▶ **Directions for this task**
Among the records, which lines hold the word "projects"? Pick them out.

▶ **Source texts of formatted documents**
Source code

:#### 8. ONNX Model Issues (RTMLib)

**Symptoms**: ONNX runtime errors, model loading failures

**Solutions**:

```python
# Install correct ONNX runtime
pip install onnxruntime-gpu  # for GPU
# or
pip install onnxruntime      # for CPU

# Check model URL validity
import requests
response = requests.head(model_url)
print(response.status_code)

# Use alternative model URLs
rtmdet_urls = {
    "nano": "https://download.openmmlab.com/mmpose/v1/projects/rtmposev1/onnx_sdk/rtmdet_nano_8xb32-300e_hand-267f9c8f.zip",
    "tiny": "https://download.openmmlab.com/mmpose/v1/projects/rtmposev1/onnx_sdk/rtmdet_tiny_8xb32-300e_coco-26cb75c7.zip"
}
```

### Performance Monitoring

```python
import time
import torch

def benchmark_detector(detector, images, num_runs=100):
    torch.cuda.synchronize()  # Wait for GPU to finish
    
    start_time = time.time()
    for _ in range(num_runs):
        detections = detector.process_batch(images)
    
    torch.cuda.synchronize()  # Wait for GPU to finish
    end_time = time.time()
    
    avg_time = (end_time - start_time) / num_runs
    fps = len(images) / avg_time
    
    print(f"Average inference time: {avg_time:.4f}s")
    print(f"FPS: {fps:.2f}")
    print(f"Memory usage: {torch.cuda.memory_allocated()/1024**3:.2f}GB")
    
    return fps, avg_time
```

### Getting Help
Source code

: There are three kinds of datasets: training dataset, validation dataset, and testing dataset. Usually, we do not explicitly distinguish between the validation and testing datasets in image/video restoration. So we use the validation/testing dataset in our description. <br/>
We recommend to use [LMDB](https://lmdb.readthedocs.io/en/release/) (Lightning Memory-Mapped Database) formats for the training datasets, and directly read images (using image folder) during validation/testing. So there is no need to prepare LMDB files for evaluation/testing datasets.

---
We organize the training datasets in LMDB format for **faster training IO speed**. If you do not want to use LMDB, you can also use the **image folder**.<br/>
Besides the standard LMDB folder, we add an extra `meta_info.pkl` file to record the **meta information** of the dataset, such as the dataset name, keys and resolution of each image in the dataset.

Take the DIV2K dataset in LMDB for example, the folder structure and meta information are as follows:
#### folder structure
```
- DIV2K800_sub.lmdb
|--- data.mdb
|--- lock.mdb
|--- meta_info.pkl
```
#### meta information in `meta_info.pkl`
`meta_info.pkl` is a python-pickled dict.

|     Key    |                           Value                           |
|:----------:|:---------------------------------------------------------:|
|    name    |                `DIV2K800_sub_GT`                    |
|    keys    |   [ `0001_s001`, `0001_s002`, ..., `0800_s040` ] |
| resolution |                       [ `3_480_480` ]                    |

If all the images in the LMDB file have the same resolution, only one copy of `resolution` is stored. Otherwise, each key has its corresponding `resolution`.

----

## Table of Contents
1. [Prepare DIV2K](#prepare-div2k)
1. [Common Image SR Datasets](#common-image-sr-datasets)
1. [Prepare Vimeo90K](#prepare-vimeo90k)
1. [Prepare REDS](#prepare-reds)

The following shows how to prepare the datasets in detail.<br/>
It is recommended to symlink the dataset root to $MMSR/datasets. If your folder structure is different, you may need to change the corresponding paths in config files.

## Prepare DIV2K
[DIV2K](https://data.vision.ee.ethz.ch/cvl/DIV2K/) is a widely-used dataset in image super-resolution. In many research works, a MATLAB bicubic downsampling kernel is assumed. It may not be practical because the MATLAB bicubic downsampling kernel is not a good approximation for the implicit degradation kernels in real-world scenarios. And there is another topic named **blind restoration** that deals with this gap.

* * *

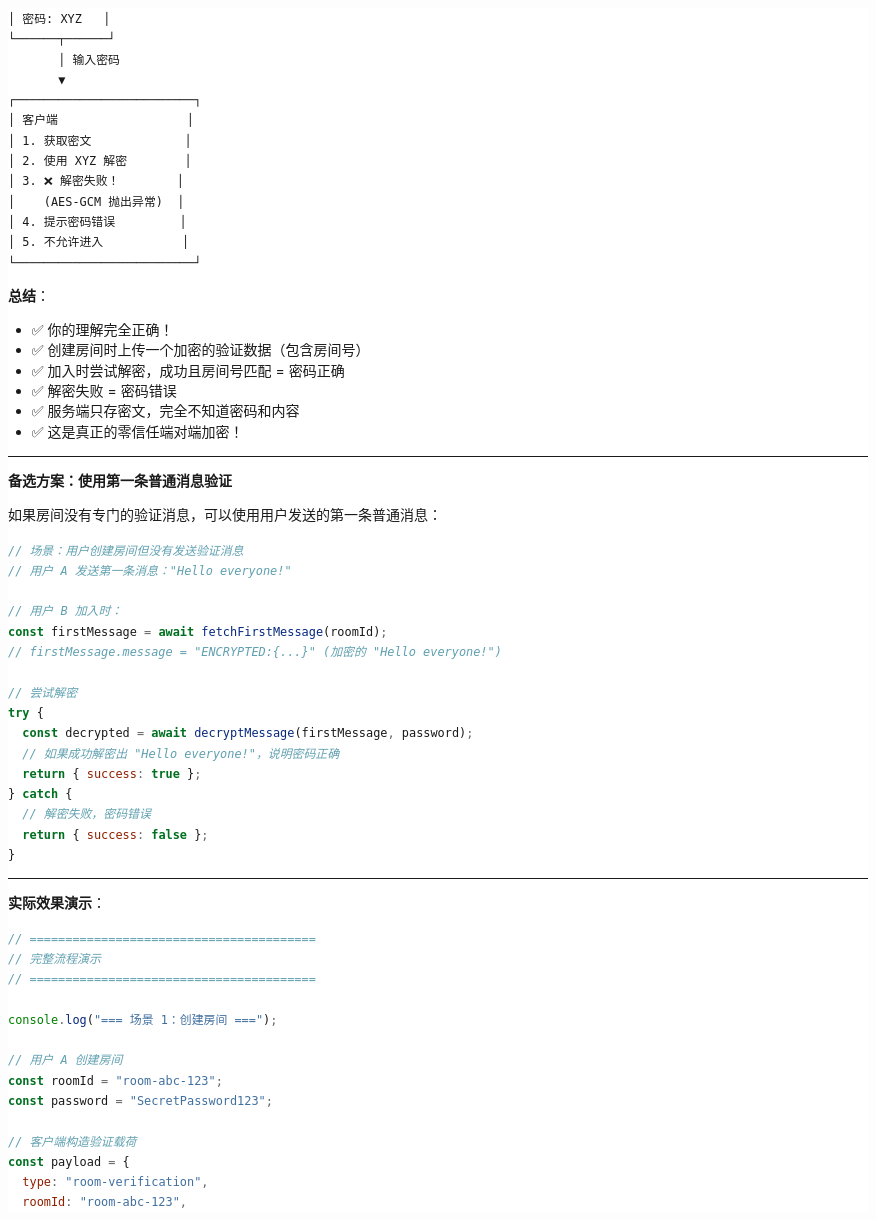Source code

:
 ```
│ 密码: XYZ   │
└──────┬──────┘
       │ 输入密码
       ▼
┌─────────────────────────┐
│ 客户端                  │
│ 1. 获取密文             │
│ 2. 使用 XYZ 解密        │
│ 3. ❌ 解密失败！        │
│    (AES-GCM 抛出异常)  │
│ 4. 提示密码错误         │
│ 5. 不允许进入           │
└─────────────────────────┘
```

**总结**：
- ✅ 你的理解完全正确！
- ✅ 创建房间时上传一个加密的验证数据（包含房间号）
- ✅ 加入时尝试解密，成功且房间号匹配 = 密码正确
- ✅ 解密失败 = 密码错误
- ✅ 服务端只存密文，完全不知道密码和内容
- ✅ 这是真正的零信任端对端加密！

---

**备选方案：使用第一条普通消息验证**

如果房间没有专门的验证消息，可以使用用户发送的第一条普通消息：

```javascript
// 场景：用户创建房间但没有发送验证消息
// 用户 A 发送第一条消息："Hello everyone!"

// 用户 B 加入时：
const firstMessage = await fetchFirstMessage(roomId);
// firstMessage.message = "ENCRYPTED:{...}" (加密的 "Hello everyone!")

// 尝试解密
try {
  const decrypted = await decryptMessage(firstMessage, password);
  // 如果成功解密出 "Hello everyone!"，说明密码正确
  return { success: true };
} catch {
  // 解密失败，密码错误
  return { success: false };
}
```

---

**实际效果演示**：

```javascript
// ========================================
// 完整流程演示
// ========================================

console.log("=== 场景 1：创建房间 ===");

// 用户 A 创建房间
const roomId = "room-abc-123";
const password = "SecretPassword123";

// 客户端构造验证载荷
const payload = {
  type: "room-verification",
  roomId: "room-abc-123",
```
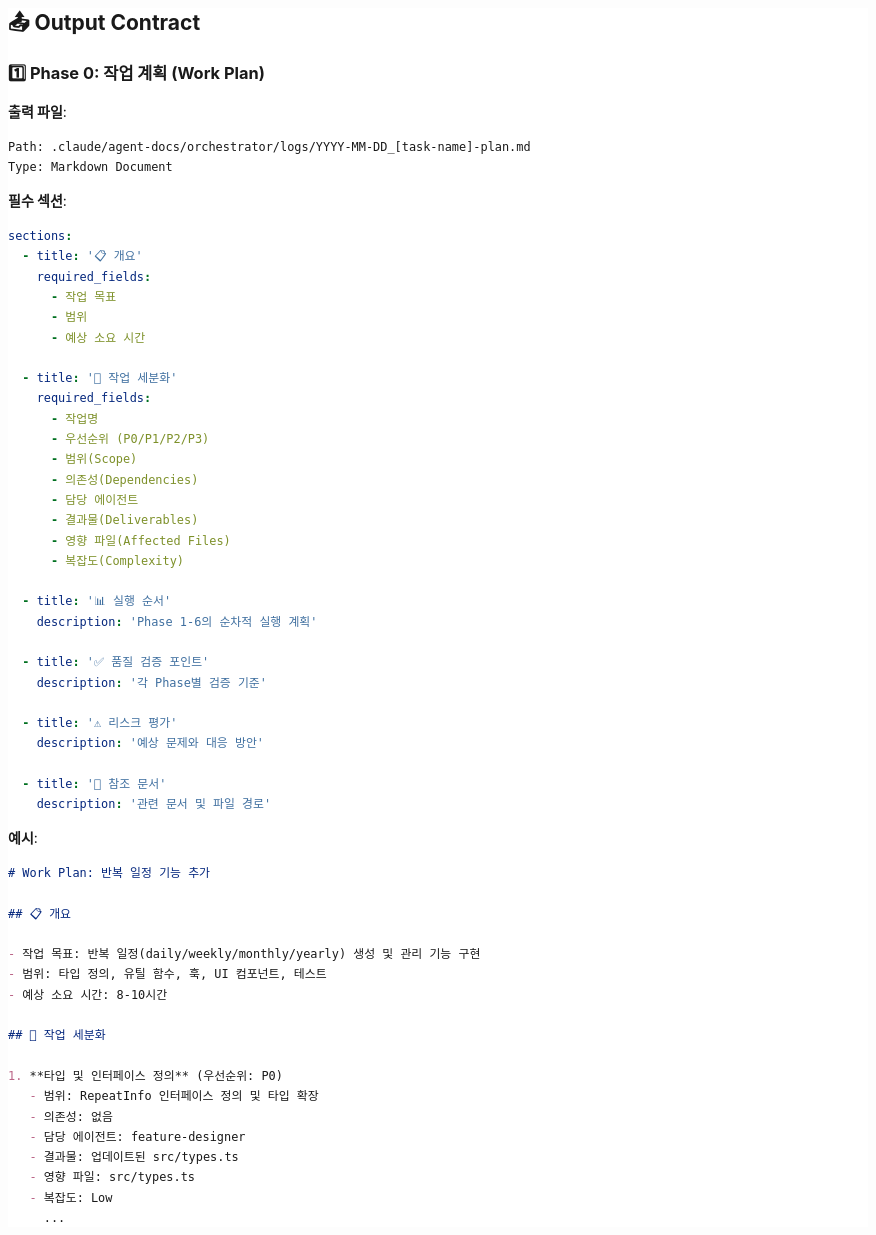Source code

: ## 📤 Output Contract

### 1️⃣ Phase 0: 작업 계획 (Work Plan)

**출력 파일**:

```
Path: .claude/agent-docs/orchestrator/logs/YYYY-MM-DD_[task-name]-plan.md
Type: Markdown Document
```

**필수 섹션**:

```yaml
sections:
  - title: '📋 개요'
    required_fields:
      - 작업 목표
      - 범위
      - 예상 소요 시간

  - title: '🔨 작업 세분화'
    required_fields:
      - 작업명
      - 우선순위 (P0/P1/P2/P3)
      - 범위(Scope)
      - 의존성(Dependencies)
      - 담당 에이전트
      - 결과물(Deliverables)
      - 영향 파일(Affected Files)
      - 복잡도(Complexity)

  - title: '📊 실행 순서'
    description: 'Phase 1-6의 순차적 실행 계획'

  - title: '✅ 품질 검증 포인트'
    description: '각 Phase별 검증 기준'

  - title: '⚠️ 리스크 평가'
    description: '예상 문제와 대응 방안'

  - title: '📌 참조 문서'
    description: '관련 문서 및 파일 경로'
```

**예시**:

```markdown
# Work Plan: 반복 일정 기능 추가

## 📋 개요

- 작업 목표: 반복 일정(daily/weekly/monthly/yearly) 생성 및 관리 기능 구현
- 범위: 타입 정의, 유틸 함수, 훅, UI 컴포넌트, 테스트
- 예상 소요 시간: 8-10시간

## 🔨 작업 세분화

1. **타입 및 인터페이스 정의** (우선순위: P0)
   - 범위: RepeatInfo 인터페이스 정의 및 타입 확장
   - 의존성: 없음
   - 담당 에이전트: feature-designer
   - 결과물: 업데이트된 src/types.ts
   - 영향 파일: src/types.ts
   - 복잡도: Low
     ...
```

▶ **Reply to the task**
    "nano": "https://download.openmmlab.com/mmpose/v1/projects/rtmposev1/onnx_sdk/rtmdet_nano_8xb32-300e_hand-267f9c8f.zip",
    "tiny": "https://download.openmmlab.com/mmpose/v1/projects/rtmposev1/onnx_sdk/rtmdet_tiny_8xb32-300e_coco-26cb75c7.zip"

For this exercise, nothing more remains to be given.